***** Document segment
At the fall of the Roman Empire in the 5th century AD, the Visigoths took over part of the region of Melgueil, the island of Maguelone. Christianity gradually imposed its rule on the area. From 533, a bishopric was established on the island. The first bishops were Boethius (until 589), Genies (or Genesius, 597-633?) and a church-cathedral existed on the island. The bishopric of Maguelone appears in the texts at the end of the 6th century, on an island which was said to have been inhabited in antiquity.

The reasons for the establishment of the bishopric of Maguelone on this island away from the Via Domitia road and far from any urban area (the city of Montpellier did not yet exist) are not clear, but the island location meant that the bishopric was accessible only by sea, offering some protection. As well as being the episcopal seat, Maguelone was also the seat of Gothic Counts, which ensured the presence of temporal power.

Although Maguelone was well protected on the inland side, its strategic position meant that it was very vulnerable to invasions from the sea; in 673, the Visigoth King Wamba was besieged here during his campaign of reconquest of Narbonne.

===Port Saracen===
During the 8th century, the power of the Visigoths weakened and eventually the Kingdom of Toledo collapsed, allowing the Saracens in Spain to increase their attacks on Christian states. After the conquest of Catalonia, Saracen armies crossed the Pyrenees in 715 and took control of the whole region of Septimania in 719.
**********
***** Study material
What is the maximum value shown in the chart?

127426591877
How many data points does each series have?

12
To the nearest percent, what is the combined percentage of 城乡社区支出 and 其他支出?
**********
◆ Action item A
According to the passage on Maguelone, in what year was the Visigoth King Wamba besieged there?
◆ Action item B
Transcribe part of the passage on Maguelone word for word. Begin at the words "The reasons for" and stop after "of temporal power.".

◆ Exercise result A
673

◆ Exercise result B
The reasons for the establishment of the bishopric of Maguelone on this island away from the Via Domitia road and far from any urban area (the city of Montpellier did not yet exist) are not clear, but the island location meant that the bishopric was accessible only by sea, offering some protection. As well as being the episcopal seat, Maguelone was also the seat of Gothic Counts, which ensured the presence of temporal power.